* **SET PROBLEM 1**: In the slide on handling mixed scripts, which locale string is passed when creating the collator for Cyrillic text?

* **EXTRACT TO READ**:
• • •

Slide 7: Handling Mixed Scripts and Writing Systems

This implementation addresses the challenge of sorting text containing multiple scripts or writing systems, such as mixed Latin, Cyrillic, and Chinese characters.

from icu import Collator, Locale, UCollAttribute, UCollAttributeValue
from typing import List, Dict

class MixedScriptSorter:
    def __init__(self):
        self.script_collators: Dict[str, Collator] = {
            'latin': self._create_collator('en'),
            'cyrillic': self._create_collator('ru'),
            'han': self._create_collator('zh')
        }
        
    def _create_collator(self, locale_str: str) -> Collator:
        collator = Collator.createInstance(Locale(locale_str))
        collator.setAttribute(
            UCollAttribute.ALTERNATE_HANDLING,
            UCollAttributeValue.SHIFTED
        )
        return collator
    
    def _detect_script(self, text: str) -> str:
        # Simplified script detection
        if any('\u0400' <= c <= '\u04FF' for c in text):
            return 'cyrillic'
        elif any('\u4e00' <= c <= '\u9fff' for c in text):
            return 'han'
        return 'latin'
    
    def sort_mixed_text(self, texts: List[str]) -> List[str]:
        return sorted(
            texts,
            key=lambda x: self.script_collators[self._detect_script(x)].getSortKey(x)

• • •

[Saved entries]
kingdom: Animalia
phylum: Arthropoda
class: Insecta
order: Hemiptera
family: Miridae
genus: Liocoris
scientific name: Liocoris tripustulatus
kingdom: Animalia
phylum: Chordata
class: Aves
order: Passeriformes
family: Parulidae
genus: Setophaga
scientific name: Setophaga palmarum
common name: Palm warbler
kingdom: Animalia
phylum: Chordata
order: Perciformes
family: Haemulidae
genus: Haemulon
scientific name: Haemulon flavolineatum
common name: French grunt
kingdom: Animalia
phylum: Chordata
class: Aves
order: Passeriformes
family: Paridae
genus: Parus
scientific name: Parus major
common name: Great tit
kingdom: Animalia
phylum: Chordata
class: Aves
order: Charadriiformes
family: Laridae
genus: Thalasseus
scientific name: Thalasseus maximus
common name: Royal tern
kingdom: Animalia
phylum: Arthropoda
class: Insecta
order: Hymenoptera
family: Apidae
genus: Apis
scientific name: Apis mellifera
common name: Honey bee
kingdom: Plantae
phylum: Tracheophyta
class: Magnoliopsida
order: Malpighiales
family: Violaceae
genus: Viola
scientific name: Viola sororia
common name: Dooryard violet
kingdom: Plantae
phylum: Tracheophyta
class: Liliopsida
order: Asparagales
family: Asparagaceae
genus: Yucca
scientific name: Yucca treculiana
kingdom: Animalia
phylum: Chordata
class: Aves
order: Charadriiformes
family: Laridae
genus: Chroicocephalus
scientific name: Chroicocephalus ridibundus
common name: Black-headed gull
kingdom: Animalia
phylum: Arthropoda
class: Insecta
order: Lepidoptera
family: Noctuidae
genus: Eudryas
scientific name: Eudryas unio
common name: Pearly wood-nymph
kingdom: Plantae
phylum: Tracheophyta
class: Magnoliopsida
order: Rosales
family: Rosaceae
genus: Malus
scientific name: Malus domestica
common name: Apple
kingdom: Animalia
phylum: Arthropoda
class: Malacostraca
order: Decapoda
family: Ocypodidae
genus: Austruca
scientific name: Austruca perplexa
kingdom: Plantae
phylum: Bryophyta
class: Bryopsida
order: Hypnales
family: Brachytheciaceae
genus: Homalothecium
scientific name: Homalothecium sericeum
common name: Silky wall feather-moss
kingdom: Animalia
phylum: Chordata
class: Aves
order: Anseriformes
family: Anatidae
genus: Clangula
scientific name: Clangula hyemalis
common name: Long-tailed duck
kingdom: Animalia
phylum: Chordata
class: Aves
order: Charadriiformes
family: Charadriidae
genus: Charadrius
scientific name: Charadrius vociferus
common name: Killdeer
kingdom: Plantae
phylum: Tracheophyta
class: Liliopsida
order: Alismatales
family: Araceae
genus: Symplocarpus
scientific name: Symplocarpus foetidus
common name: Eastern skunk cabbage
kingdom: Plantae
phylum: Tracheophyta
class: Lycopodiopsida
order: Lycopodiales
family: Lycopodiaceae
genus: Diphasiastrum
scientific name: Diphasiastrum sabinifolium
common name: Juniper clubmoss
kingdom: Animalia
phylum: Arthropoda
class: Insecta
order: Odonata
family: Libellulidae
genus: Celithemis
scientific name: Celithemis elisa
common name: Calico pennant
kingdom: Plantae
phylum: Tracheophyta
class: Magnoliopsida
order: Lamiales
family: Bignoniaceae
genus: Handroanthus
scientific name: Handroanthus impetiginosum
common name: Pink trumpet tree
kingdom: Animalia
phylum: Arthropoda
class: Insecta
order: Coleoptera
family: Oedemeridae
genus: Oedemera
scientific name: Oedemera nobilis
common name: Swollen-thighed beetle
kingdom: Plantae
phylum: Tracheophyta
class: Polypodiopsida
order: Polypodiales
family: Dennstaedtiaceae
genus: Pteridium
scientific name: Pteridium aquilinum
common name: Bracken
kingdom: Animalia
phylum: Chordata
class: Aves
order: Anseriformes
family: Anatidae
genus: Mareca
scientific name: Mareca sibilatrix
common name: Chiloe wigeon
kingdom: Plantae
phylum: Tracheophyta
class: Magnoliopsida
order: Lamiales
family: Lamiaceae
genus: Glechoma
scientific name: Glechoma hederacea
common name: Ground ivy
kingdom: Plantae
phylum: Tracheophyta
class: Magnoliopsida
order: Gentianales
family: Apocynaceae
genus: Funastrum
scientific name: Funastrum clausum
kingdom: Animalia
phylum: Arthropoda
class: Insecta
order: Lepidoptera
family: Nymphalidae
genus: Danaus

• • •

* **SET PROBLEM 2**: Please copy the part of the listing that opens at its first line and closes with the line containing "class: Malacostraca", including both of those lines.

* **FINISHED ANSWER 1**: 'ru'

* **FINISHED ANSWER 2**:
kingdom: Animalia
phylum: Arthropoda
class: Insecta
order: Hemiptera
family: Miridae
genus: Liocoris
scientific name: Liocoris tripustulatus
kingdom: Animalia
phylum: Chordata
class: Aves
order: Passeriformes
family: Parulidae
genus: Setophaga
scientific name: Setophaga palmarum
common name: Palm warbler
kingdom: Animalia
phylum: Chordata
order: Perciformes
family: Haemulidae
genus: Haemulon
scientific name: Haemulon flavolineatum
common name: French grunt
kingdom: Animalia
phylum: Chordata
class: Aves
order: Passeriformes
family: Paridae
genus: Parus
scientific name: Parus major
common name: Great tit
kingdom: Animalia
phylum: Chordata
class: Aves
order: Charadriiformes
family: Laridae
genus: Thalasseus
scientific name: Thalasseus maximus
common name: Royal tern
kingdom: Animalia
phylum: Arthropoda
class: Insecta
order: Hymenoptera
family: Apidae
genus: Apis
scientific name: Apis mellifera
common name: Honey bee
kingdom: Plantae
phylum: Tracheophyta
class: Magnoliopsida
order: Malpighiales
family: Violaceae
genus: Viola
scientific name: Viola sororia
common name: Dooryard violet
kingdom: Plantae
phylum: Tracheophyta
class: Liliopsida
order: Asparagales
family: Asparagaceae
genus: Yucca
scientific name: Yucca treculiana
kingdom: Animalia
phylum: Chordata
class: Aves
order: Charadriiformes
family: Laridae
genus: Chroicocephalus
scientific name: Chroicocephalus ridibundus
common name: Black-headed gull
kingdom: Animalia
phylum: Arthropoda
class: Insecta
order: Lepidoptera
family: Noctuidae
genus: Eudryas
scientific name: Eudryas unio
common name: Pearly wood-nymph
kingdom: Plantae
phylum: Tracheophyta
class: Magnoliopsida
order: Rosales
family: Rosaceae
genus: Malus
scientific name: Malus domestica
common name: Apple
kingdom: Animalia
phylum: Arthropoda
class: Malacostraca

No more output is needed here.